Uber faces an ongoing gender-discrimination probe by the US Equal Employment Opportunity Commission, said a person familiar with the matter, as new questions arise about the company’s corporate culture.
The inquiry, which began in August, focuses on allegations of pay disparities and other discriminatory conduct toward women, said the person, who asked not to be identified because the matter is private. It’s one of at least a half-dozen federal investigations into the ride-hailing company that have emerged in the last year or so.
Uber is trying to rebuild its reputation after a tumultuous year in which allegations of discrimination and questionable business practices led to the firing of about 20 employees and the ouster of co-founder Travis Kalanick as chief executive officer. Dara Khosrowshahi, who took over for Kalanick in September, has said he’s remaking Uber to be a more ethical company.
But Khosrowshahi’s efforts were dealt two high-profile setbacks in the last week. On Tuesday, Uber said Liane Hornsey, the human resources chief, was departing. The staff change came after an accusation that she didn’t take allegations of racial discrimination seriously.
On Friday, the New York Times reported that Barney Harford, the chief operating officer appointed by Khosrowshahi, had apologised to employees after complaints that he had made insensitive racial remarks during a conference call.
Uber is looking into Harford’s conduct, but it’s “too soon” to say what the result will be, Khosrowshahi said onstage on Monday at a Fortune conference in Aspen, Colorado. “Sometimes it takes a punch in the face to see things clearly,” Khosrowshahi said. “This is one of those moments for me. It was a rough week.”

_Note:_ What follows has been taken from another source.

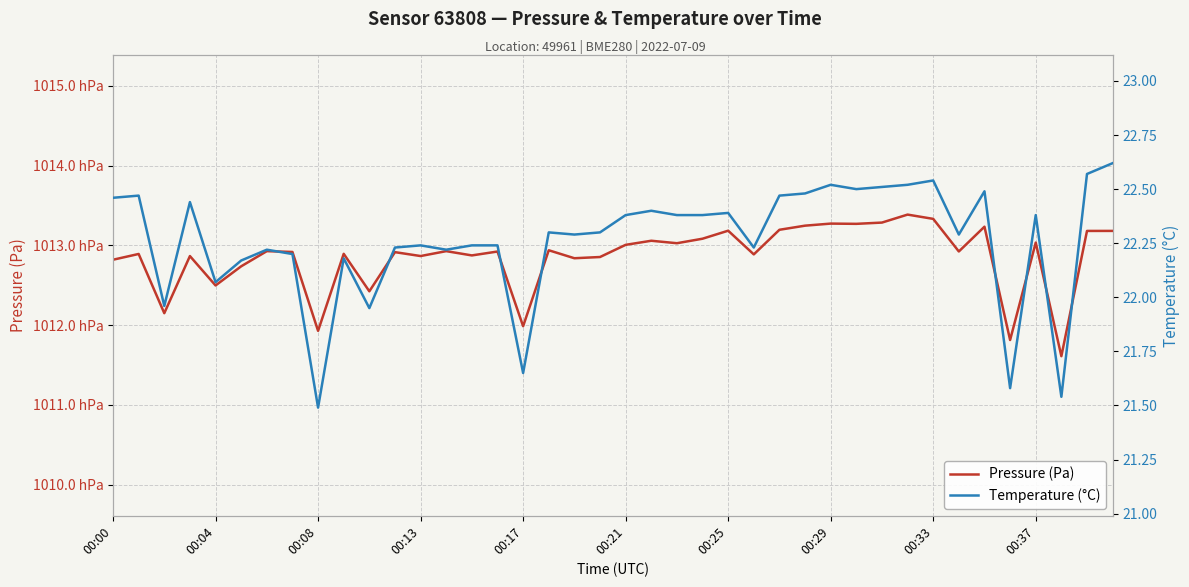

Which series has the largest total across all categories?

Pressure (Pa)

Matt Kallman, a spokesperson for Uber, wrote in an emailed statement: “We are continually improving as a company and have proactively made a lot of changes in the last 18 months.” He said the San Francisco-based company is implementing a new salary and equity structure, overhauling its performance review process and rolling out diversity and leadership trainings to much of its 18 000 employees globally.
The discrimination probe was reported earlier on Monday by the Wall Street Journal.
The EEOC declined to comment on the probe, citing confidentiality rules. "Information becomes public only when the EEOC files a lawsuit, which is typically a last resort," said spokeswoman Kimberly Smith-Brown.
The agency has closely scrutinised Silicon Valley in recent years. In 2016, it probed Google over age discrimination and is looking into similar claims at Intel.